40 ans d’infox : le sida, cas d’école de la désinformation scientifique
Des opérations de désinformation menées par le KGB aux faux remèdes promus sur internet en passant par la censure du Vatican, l’histoire du sida a été jalonnée par les théories complotistes, ravivées par l’épidémie de Covid.
Dans
une vidéo diffusée mi-avril, en pleine campagne du Sidaction, et
visionnée des milliers de fois avant d’être supprimée sur Youtube par
exemple, un internaute assure dire « la vérité » sur le sida: « une fausse
pandémie » inventée pour vendre « des faux traitements ».
Des
théories révisionnistes qui connaissent « une recrudescence depuis
l’épidémie de Covid », assure à l’AFP la directrice du Sidaction,
Florence Thune. Même si depuis 40 ans, les remises en question de
l’existence du VIH ont « toujours été là, comme une petite musique en
fond », elles ont été réactivées par « les réseaux sociaux » et la
pandémie.
L’association
Sida Info Service partage le même constat. « Nous avons des appels de
gens qui s’interrogent sur les origines du virus ou encore croient que
les thérapies sont juste destinées à faire gagner plus d’argent aux
labos », explique le Dr Radia Djebbar, coordinatrice médicale.
« Ce
qui est fascinant avec les théories complotistes, c’est qu’elles
n’évoluent pas, elles se contentent de se répandre », analyse le Pr Seth
Kalichman, spécialiste de psychologie sociale à l’Université du
Connecticut, « la désinformation est comme gelée et ne s’adapte pas aux
avancées scientifiques ».
Car
la désinformation sur le sida est aussi ancienne que la maladie
elle-même: dès 1983, en pleine guerre froide, le KGB monte l’opération
« Infektion », visant à faire croire que le sida a été développé dans un
laboratoire secret aux Etats-Unis, une rumeur diffusée dans le monde
entier pendant près de dix ans.
La
grippe espagnole ou plus récemment l’épidémie de H1N1 trainaient déjà
leur lot de désinformation, rappelle le sociologue Arnaud Mercier:
« c’est toujours le même +fond de sauce+ cognitif: face à l’inconnu on a
besoin de trouver des certitudes, sans attendre le temps de la science ».
Ce qui explique que ces théories ressemblent fort à celles qui ont circulé pendant le Covid.
« l’idée que ça arrange quelqu’un »
Les
théories sur les origines du sida n’ont jamais cessé, selon Arnaud
Mercier: « avec toute épidémie mortelle émerge l’idée que ça arrange
quelqu’un, et chacun y voit le fait de l’ennemi: dans le cas du sida,
les pays riches pour éradiquer les pauvres par exemple, ou encore les
laboratoires pour faire de l’argent ».
L’Afrique,
durement touchée par le virus, a également été en première ligne de la
désinformation sur le sujet, au plus haut niveau des autorités: assurant
que le sida n’était pas lié au VIH mais à la pauvreté, l’ancien
président sud-africain Thabo Mbeki a retardé pendant des années l’accès
de ses concitoyens aux traitements antirétroviraux.
Les
désinformateurs vendent aussi de faux remèdes, bien plus efficaces
selon eux que les médicaments « tueurs » de « Big Pharma », selon leur
rhétorique bien rodée.
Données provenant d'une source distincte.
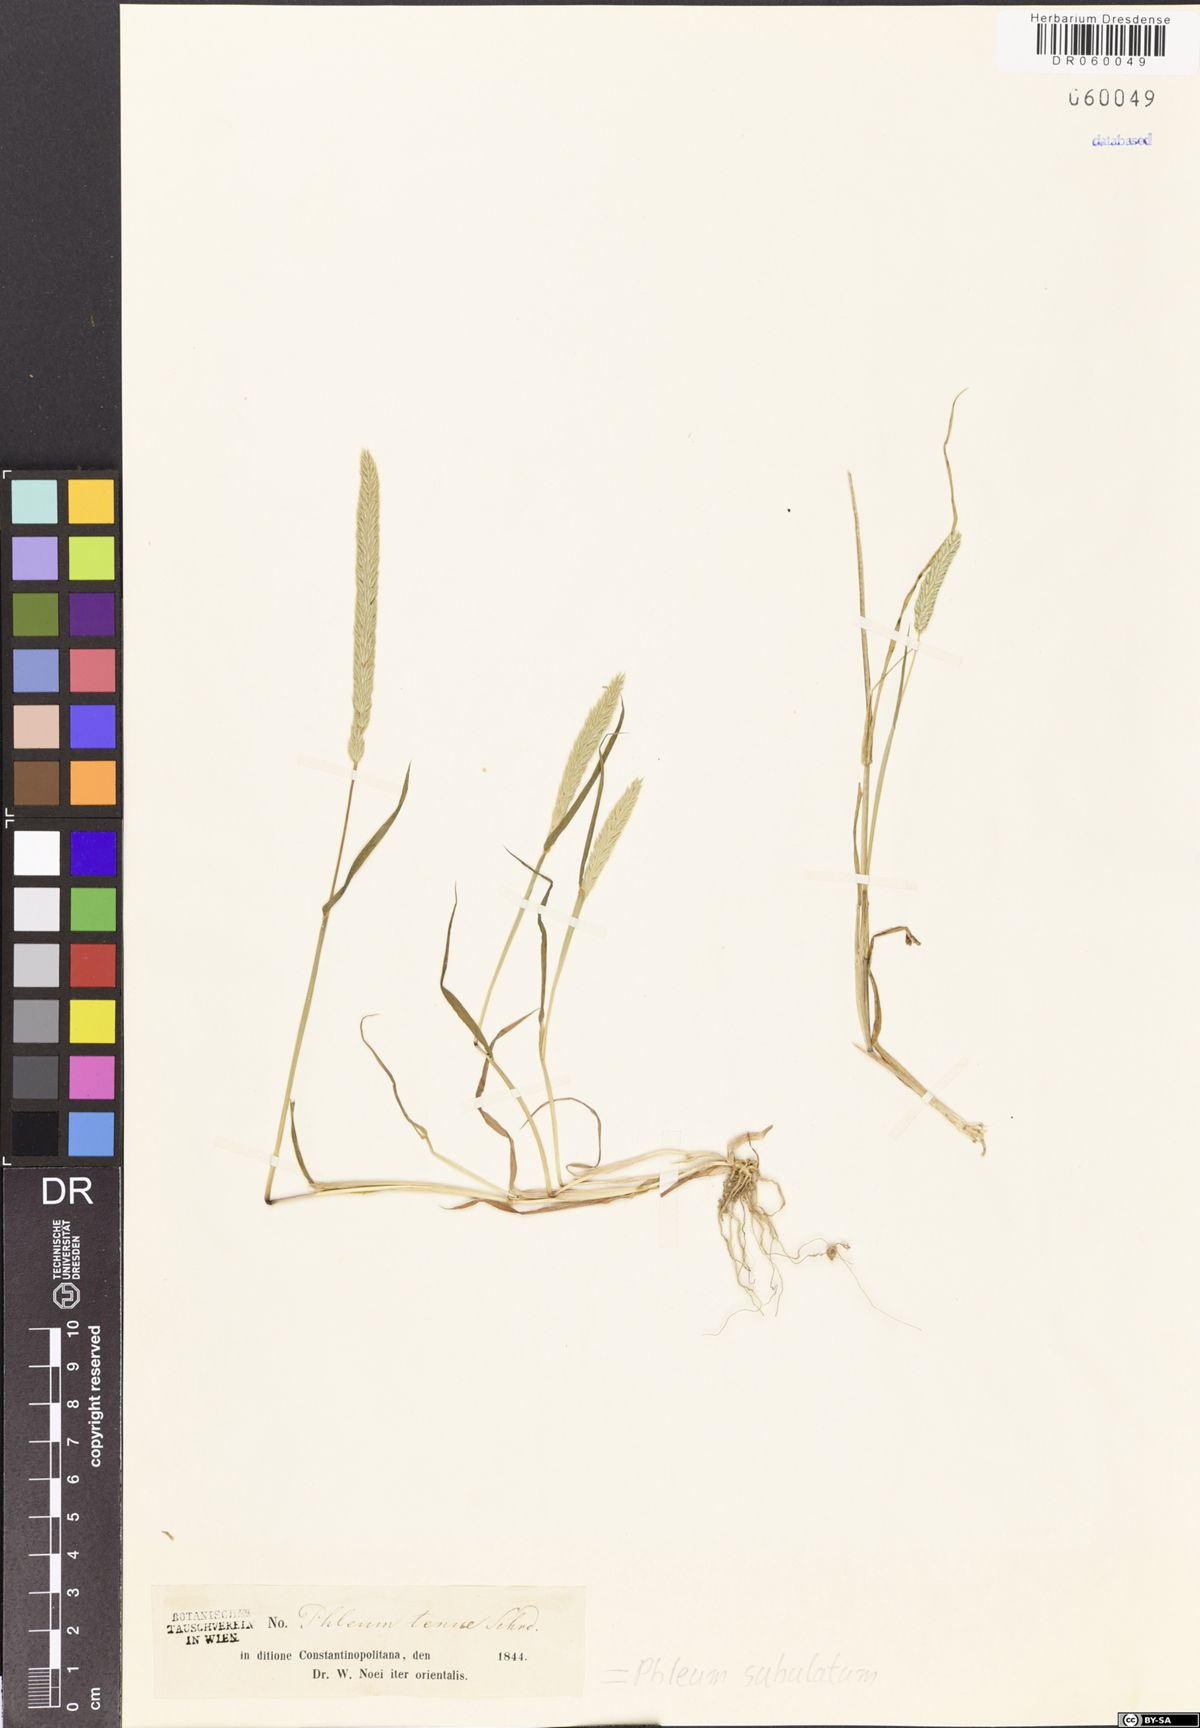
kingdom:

La naturopathe Irène Grosjean assure par exemple
que l’on peut en guérir avec des graines, des crudités et des fruits.
Parmi
les promoteurs de « remèdes miracles » au sida, Luc Montagnier, pourtant
codécouvreur du VIH, a lui-même affirmé que le jus de papaye fermenté
pouvait guérir les séropositifs.
Dans
le cas du VIH, la dimension sexuelle de la transmission du virus a
renforcé stigmatisation et désinformation: « n’oublions pas que la
maladie a longtemps été appelée le +cancer gay+ », rappelle Arnaud
Mercier.
Sur
fond d’homophobie et de répression de certaines pratiques sexuelles,
les instances catholiques notamment ont contribué à diffuser un message
dangereux, comme le pape Benoît XVI qui affirmait en 2009 que la
distribution de préservatifs aggravait le problème du sida.
Aujourd’hui,
40 ans après la découverte du VIH, « le principal problème c’est la
méconnaissance du virus, notamment chez les jeunes », souligne le Dr
Djebbar, déplorant « une baisse des subventions de l’Etat pour la
sensibilisation en milieu scolaire, et une montée du religieux ».
« Certains
croient qu’ils ont pris un risque en embrassant un collègue, quand
d’autres au contraire se croient immunisés parce qu’hétérosexuels »,
déplore-t-elle.
Des idées reçues qui freinent le dépistage: selon Sida Info Service, 1/3 des personnes contaminées n’ont pas été dépistées.